[[ MATERIAL FOR THIS EXERCISE, beginning ]]
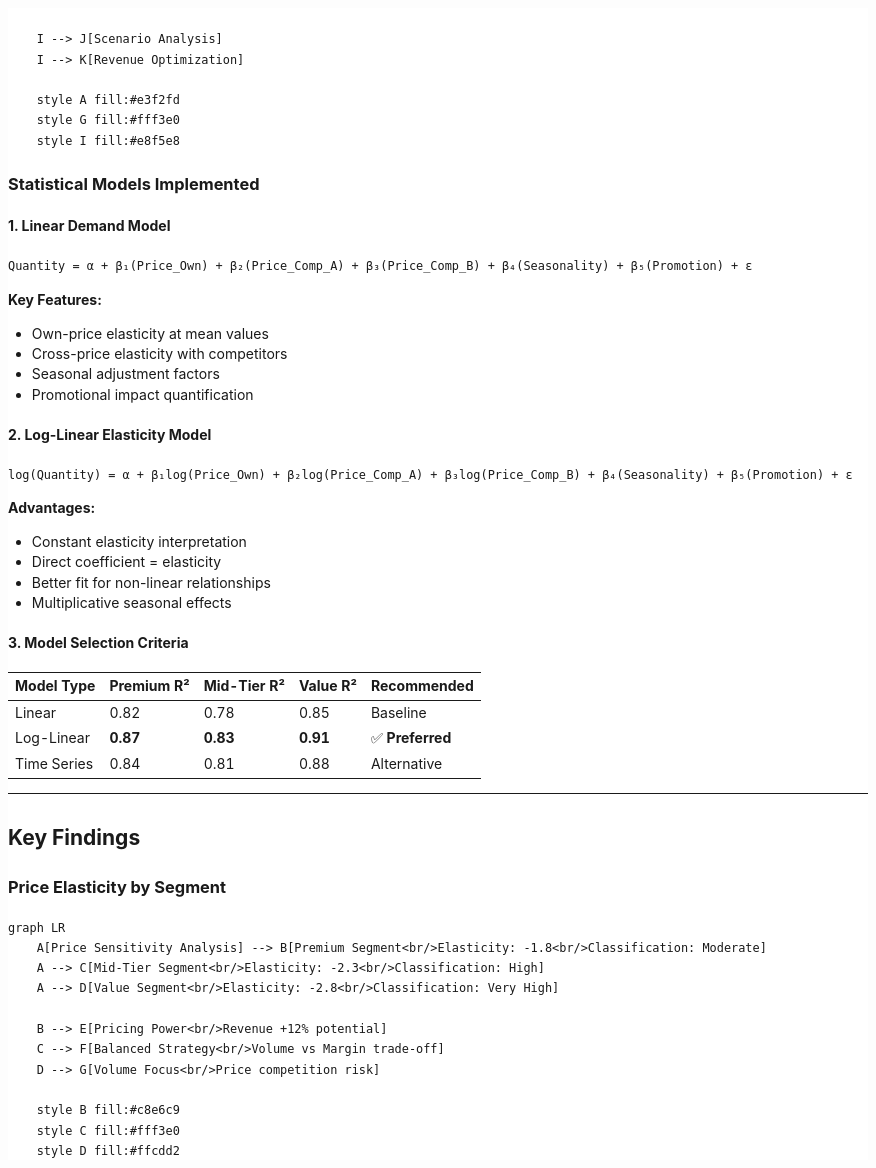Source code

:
 ```mermaid
    
    I --> J[Scenario Analysis]
    I --> K[Revenue Optimization]
    
    style A fill:#e3f2fd
    style G fill:#fff3e0
    style I fill:#e8f5e8
```

### Statistical Models Implemented

#### 1. Linear Demand Model
```
Quantity = α + β₁(Price_Own) + β₂(Price_Comp_A) + β₃(Price_Comp_B) + β₄(Seasonality) + β₅(Promotion) + ε
```

**Key Features:**
- Own-price elasticity at mean values
- Cross-price elasticity with competitors
- Seasonal adjustment factors
- Promotional impact quantification

#### 2. Log-Linear Elasticity Model
```
log(Quantity) = α + β₁log(Price_Own) + β₂log(Price_Comp_A) + β₃log(Price_Comp_B) + β₄(Seasonality) + β₅(Promotion) + ε
```

**Advantages:**
- Constant elasticity interpretation
- Direct coefficient = elasticity
- Better fit for non-linear relationships
- Multiplicative seasonal effects

#### 3. Model Selection Criteria

| Model Type | Premium R² | Mid-Tier R² | Value R² | Recommended |
|------------|------------|-------------|----------|-------------|
| Linear | 0.82 | 0.78 | 0.85 | Baseline |
| Log-Linear | **0.87** | **0.83** | **0.91** | ✅ **Preferred** |
| Time Series | 0.84 | 0.81 | 0.88 | Alternative |

---

## Key Findings

### Price Elasticity by Segment

```mermaid
graph LR
    A[Price Sensitivity Analysis] --> B[Premium Segment<br/>Elasticity: -1.8<br/>Classification: Moderate]
    A --> C[Mid-Tier Segment<br/>Elasticity: -2.3<br/>Classification: High]
    A --> D[Value Segment<br/>Elasticity: -2.8<br/>Classification: Very High]
    
    B --> E[Pricing Power<br/>Revenue +12% potential]
    C --> F[Balanced Strategy<br/>Volume vs Margin trade-off]
    D --> G[Volume Focus<br/>Price competition risk]
    
    style B fill:#c8e6c9
    style C fill:#fff3e0
    style D fill:#ffcdd2
```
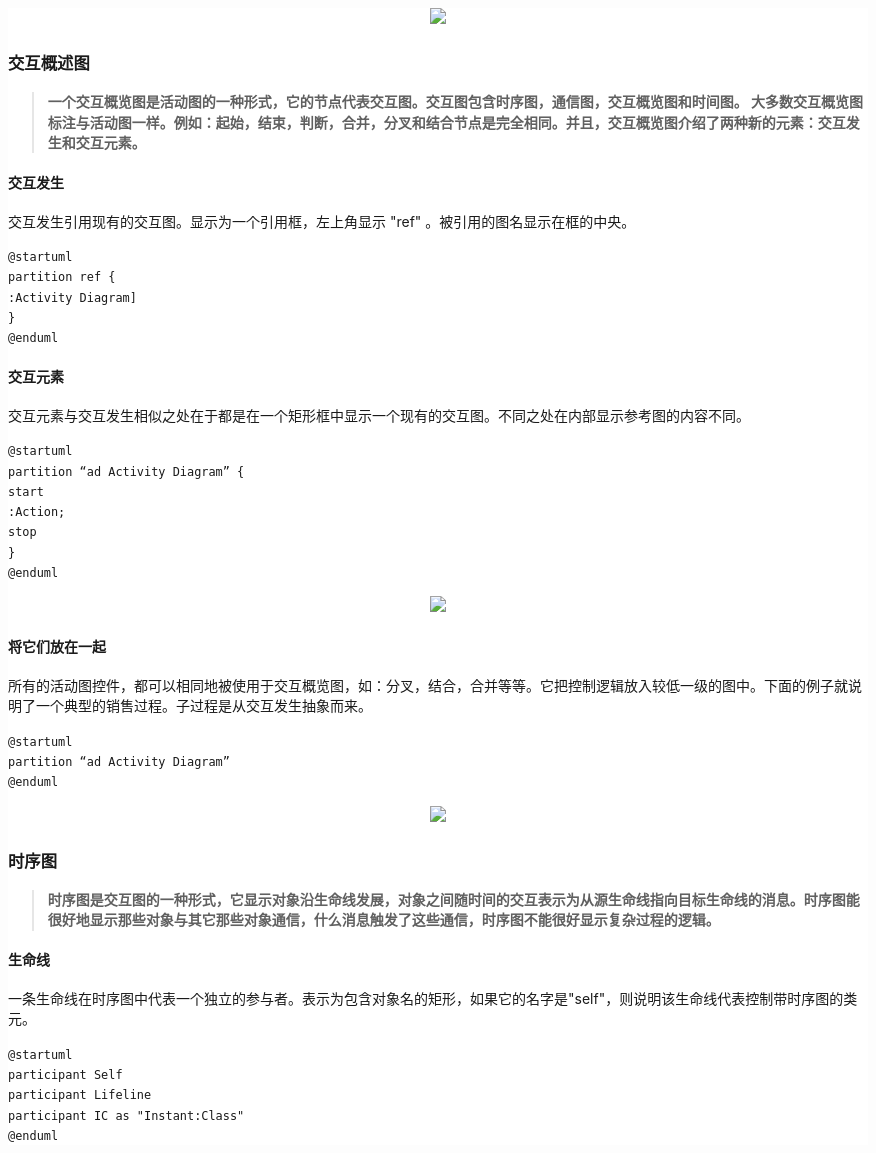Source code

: <div align="center"><img src="http://dunwu.test.upcdn.net/cs/design/uml/uml-sequence-diagram.gif"/></div>

### 交互概述图

> **一个交互概览图是活动图的一种形式，它的节点代表交互图。交互图包含时序图，通信图，交互概览图和时间图。 大多数交互概览图标注与活动图一样。例如：起始，结束，判断，合并，分叉和结合节点是完全相同。并且，交互概览图介绍了两种新的元素：交互发生和交互元素。**

#### 交互发生

交互发生引用现有的交互图。显示为一个引用框，左上角显示 "ref" 。被引用的图名显示在框的中央。
```plantuml 
@startuml
partition ref {
:Activity Diagram]
}
@enduml
```


#### 交互元素

交互元素与交互发生相似之处在于都是在一个矩形框中显示一个现有的交互图。不同之处在内部显示参考图的内容不同。
```plantuml 
@startuml
partition “ad Activity Diagram” {
start
:Action;
stop
}
@enduml
```

<div align="center"><img src="http://dunwu.test.upcdn.net/cs/design/uml/uml-interaction-overview-02.gif"/></div>

#### 将它们放在一起

所有的活动图控件，都可以相同地被使用于交互概览图，如：分叉，结合，合并等等。它把控制逻辑放入较低一级的图中。下面的例子就说明了一个典型的销售过程。子过程是从交互发生抽象而来。
```plantuml 
@startuml
partition “ad Activity Diagram” 
@enduml
```
<div align="center"><img src="http://dunwu.test.upcdn.net/cs/design/uml/uml-interaction-overview-diagram.gif"/></div>

### 时序图

> **时序图是交互图的一种形式，它显示对象沿生命线发展，对象之间随时间的交互表示为从源生命线指向目标生命线的消息。时序图能很好地显示那些对象与其它那些对象通信，什么消息触发了这些通信，时序图不能很好显示复杂过程的逻辑。**

#### 生命线

一条生命线在时序图中代表一个独立的参与者。表示为包含对象名的矩形，如果它的名字是"self"，则说明该生命线代表控制带时序图的类元。

```plantuml
@startuml
participant Self
participant Lifeline
participant IC as "Instant:Class"
@enduml
```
[[ MATERIAL FOR THIS EXERCISE, end ]]
» WHAT YOU ARE ASKED TO DO: The answer must be every line from the entries above that holds the string "Revenue".

» EXERCISE RESULT:
    I --> K[Revenue Optimization]
    B --> E[Pricing Power<br/>Revenue +12% potential]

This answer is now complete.